The number of advisers investing in investment trusts via platforms rose 33 per cent during the second quarter of 2016 as firms continue broadening their offerings.
Figures from the Association of Investment Companies (AIC) showed the number of adviser firms and wealth managers purchasing investment companies through platforms rose to 1,638 in the second quarter, compared to 1,230 in the first quarter.
During the last quarter of 2012 - before the RDR came into effect - the number of firms was only 595.
In an update from the AIC, the body said sales volume via platforms were up 23 per cent in Q2 compared the first three months of 2016.
Fidelity's FundsNetwork - which only began offering access to investment trusts from December 2015 - has already taken a 9 per cent share of sales.
FundsNetwork now offers 91 investment trusts on its platform after announce two updates since launching the service.
However, the most popular platform remains Transact accounting for 44 per cent of the market share by the end of June 2016. It was followed by Ascentric with 19 per cent and Alliance Trust Savings with 15 per cent.
Sales of trusts via platforms hit £161m in Q2 up from £131m in Q1 but still far below the record £274m seen in the second quarter last year.
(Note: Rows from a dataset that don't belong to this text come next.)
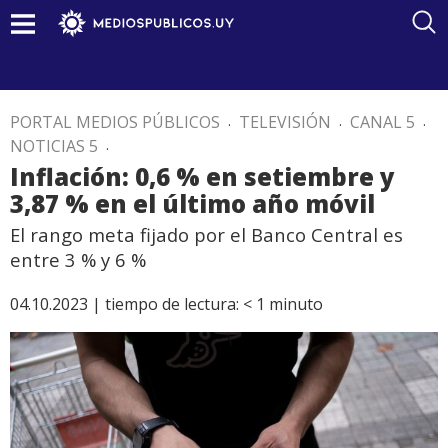
PORTAL MEDIOS PÚBLICOS
.
TELEVISIÓN
.
CANAL 5
.
NOTICIAS 5
.
Inflación: 0,6 % en setiembre y
3,87 % en el último año móvil
El rango meta fijado por el Banco Central es
entre 3 % y 6 %
04.10.2023 |
tiempo de lectura:
< 1
minuto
The 2015 figure corresponded with the launch of Neil Woodford's Patient Capital Trust.
The 2016 Q2 figure reversed a declining sales trend seen since Mr Woodford brought his vehicle to market. Advisers' interest in investment trusts had been down quarter-on-quarter since Q3 2015 prior to this set of data.
|Sales via platforms|
The last quarter was the second highest on record, the AIC said.
Ian Sayers, chief executive of the AIC, said: ““The number of adviser firms using investment companies has jumped to record levels, which demonstrates that new firms of advisers are starting to use investment companies.
”It’s encouraging that adviser purchases of investment companies continue to be strong after the exceptional contribution of Woodford Patient Capital to last year’s figures."